Johnson, 22, is charged with aggravated murder in connection with the stabbing death of Bruce Eric Hutchison, who was killed July 10 as he slept at a residence in Seaside.
Johnson was originally charged with murder, but last week a grand jury handed down an indictment on the more serious charge after reviewing the case.
Marquis said the new charge alleges that Johnson carried out the murder in the process of committing a burglary. He provided no other details about the case. The next hearing is scheduled for Aug. 21.
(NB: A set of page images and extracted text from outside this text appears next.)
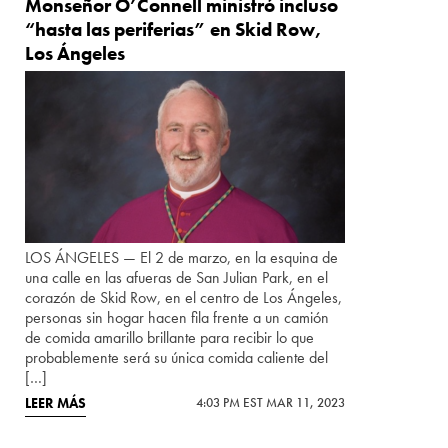
Monseñor O’Connell ministró incluso
“hasta las periferias” en Skid Row,
Los Ángeles
LOS ÁNGELES — El 2 de marzo, en la esquina de
una calle en las afueras de San Julian Park, en el
corazón de Skid Row, en el centro de Los Ángeles,
personas sin hogar hacen fila frente a un camión
de comida amarillo brillante para recibir lo que
probablemente será su única comida caliente del
[…]
LEER MÁS
4:03 PM EST MAR 11, 2023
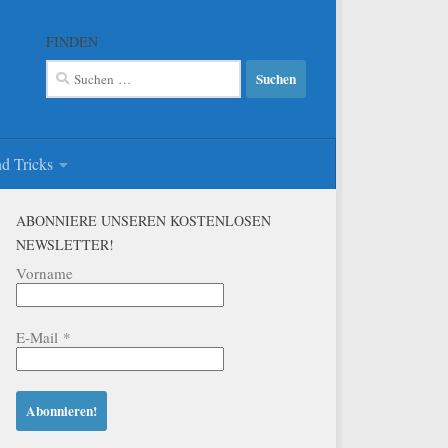
FINDEN
Suchen
nach:
d Tricks
ABONNIERE UNSEREN KOSTENLOSEN
NEWSLETTER!
Vorname
E-Mail
*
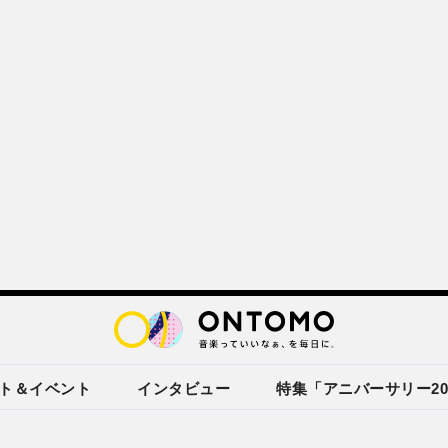
ト＆イベント
インタビュー
特集「アニバーサリー20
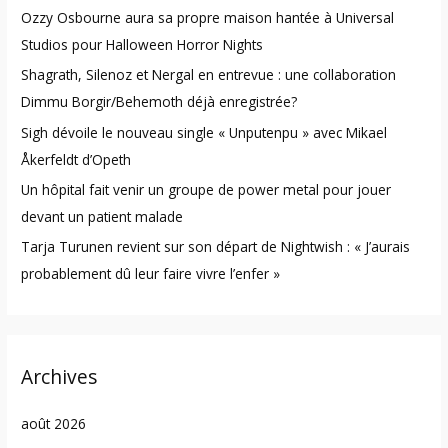
Ozzy Osbourne aura sa propre maison hantée à Universal
f
Studios pour Halloween Horror Nights
o
Shagrath, Silenoz et Nergal en entrevue : une collaboration
r
Dimmu Borgir/Behemoth déjà enregistrée?
:
Sigh dévoile le nouveau single « Unputenpu » avec Mikael
Åkerfeldt d’Opeth
Un hôpital fait venir un groupe de power metal pour jouer
devant un patient malade
Tarja Turunen revient sur son départ de Nightwish : « J’aurais
probablement dû leur faire vivre l’enfer »
Archives
août 2026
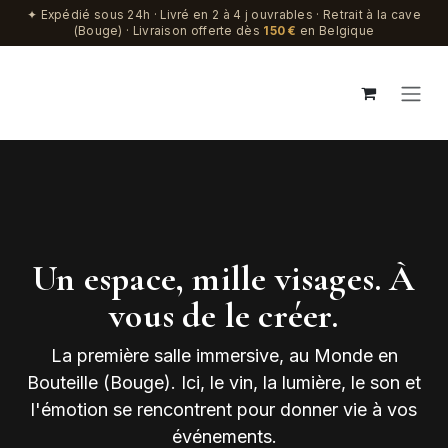
Se rendre au contenu
✦ Expédié sous 24h · Livré en 2 à 4 j ouvrables · Retrait à la cave
(Bouge) · Livraison offerte dès
150 €
en Belgique
Un espace, mille visages. À
vous de le créer.
La première salle immersive, au Monde en
Bouteille (Bouge). Ici, le vin, la lumière, le son et
l'émotion se rencontrent pour donner vie à vos
événements.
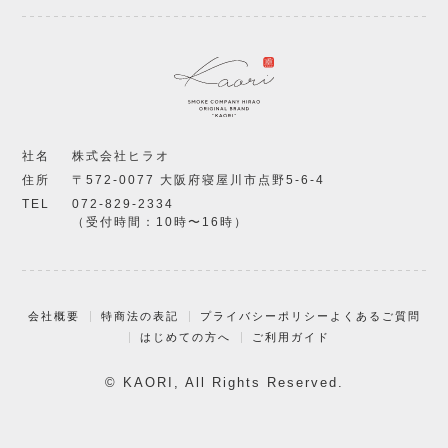
社名
株式会社ヒラオ
住所
〒572-0077 大阪府寝屋川市点野5-6-4
TEL
072-829-2334
（受付時間：10時〜16時）
会社概要
特商法の表記
プライバシーポリシー
よくあるご質問
はじめての方へ
ご利用ガイド
© KAORI, All Rights Reserved.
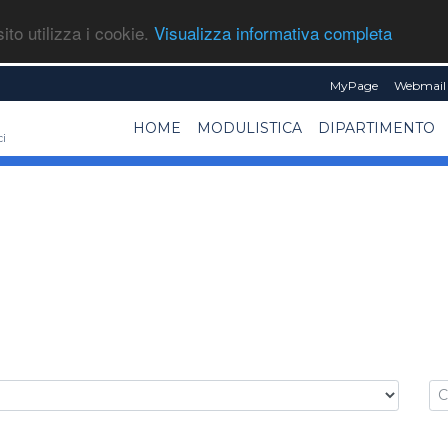
ito utilizza i cookie.
Visualizza informativa completa
MyPage
Webmail 
HOME
MODULISTICA
DIPARTIMENTO
ci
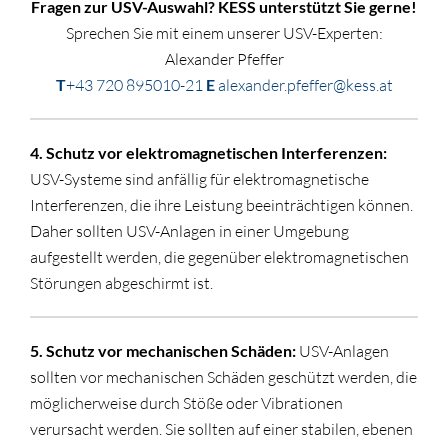
Fragen zur USV-Auswahl? KESS unterstützt Sie gerne!
Sprechen Sie mit einem unserer USV-Experten:
Alexander Pfeffer
T
+43 720 895010-21
E
alexander.pfeffer@kess.at
4. Schutz vor elektromagnetischen Interferenzen:
USV-Systeme sind anfällig für elektromagnetische
Interferenzen, die ihre Leistung beeinträchtigen können.
Daher sollten USV-Anlagen in einer Umgebung
aufgestellt werden, die gegenüber elektromagnetischen
Störungen abgeschirmt ist.
5. Schutz vor mechanischen Schäden:
USV-Anlagen
sollten vor mechanischen Schäden geschützt werden, die
möglicherweise durch Stöße oder Vibrationen
verursacht werden. Sie sollten auf einer stabilen, ebenen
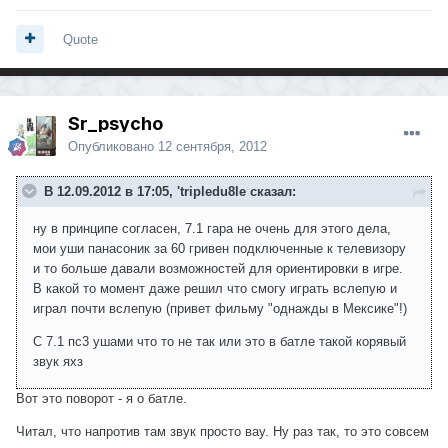
Quote
Sr_psycho
Опубликовано
12 сентября, 2012
В 12.09.2012 в 17:05, 'tripledu8le сказал:
ну в принципе согласен, 7.1 гара не очень для этого дела,
мои уши панасоник за 60 гривен подключенные к телевизору
и то больше давали возможностей для ориентировки в игре.
В какой то момент даже решил что смогу играть вслепую и
играл почти вслепую (привет фильму "однажды в Мексике"!)
С 7.1 пс3 ушами что то не так или это в батле такой корявый
звук яхз
Вот это поворот - я о батле.
Читал, что напротив там звук просто вау. Ну раз так, то это совсем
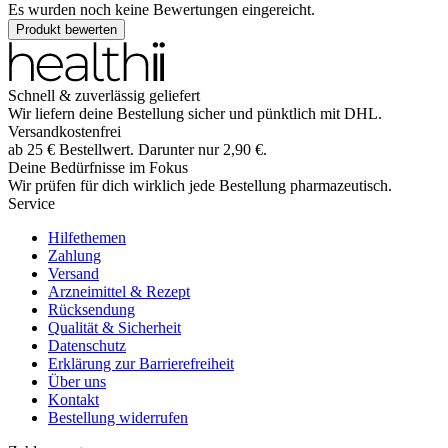
Es wurden noch keine Bewertungen eingereicht.
Produkt bewerten
Schnell & zuverlässig geliefert
Wir liefern deine Bestellung sicher und
pünktlich
mit
DHL
.
Versandkostenfrei
ab
25
€
Bestellwert. Darunter nur
2,90
€
.
Deine Bedürfnisse im Fokus
Wir prüfen für dich wirklich
jede
Bestellung pharmazeutisch.
Service
Hilfethemen
Zahlung
Versand
Arzneimittel & Rezept
Rücksendung
Qualität & Sicherheit
Datenschutz
Erklärung zur Barrierefreiheit
Über uns
Kontakt
Bestellung widerrufen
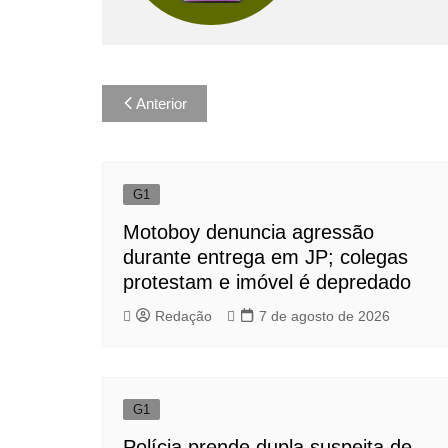
Navegação
Anterior
de
Post
G1
Motoboy denuncia agressão
durante entrega em JP; colegas
protestam e imóvel é depredado
Redação
7 de agosto de 2026
G1
Polícia prende dupla suspeita de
Though a conviction for aggravated murder can potentially carry the death penalty, Marquis said he probably will not seek a death sentence for Johnson. A decision on that question will be made shortly and will weigh such factors as the severity of the crime, Johnson's likelihood for future violence and the cost of trying a capital case.
The only other possible sentences for an aggravated murder conviction are life in prison without parole or life with the possibility of parole after 25 years.
Johnson allegedly stabbed Hutchison to death while Hutchison slept beside Johnson's mother, Rochelle Whitehead, at a house on 18th Avenue that he was remodeling. Johnson was arrested without incident a few hours later near a bus stop several blocks away.
Johnson is being represented by attorney Randall Vogt from Portland, with assistance from local attorney Kris Kaino. Marquis told Harris that Kaino had a potential conflict serving in the case because he represented Whitehead in a separate criminal case last year. Whitehead will be a key witness in the case, he said.
Harris said that issue could be handled at the Aug. 21 hearing.
Johnson appeared by video from the jail. When Harris said he was continuing his no-bail custody, Johnson replied "still?" and began complaining that he had been told he would be able to talk with his other attorney, before Harris and Kaino interrupted and told Johnson to wait until he could talk with Kaino in private at the jail.
Last week Johnson was charged with second-degree assault after allegedly attacking another inmate in the Clatsop County Jail. The inmate, Jeffrey Helligso, suffered facial injuries and was taken to a Portland hospital for treatment.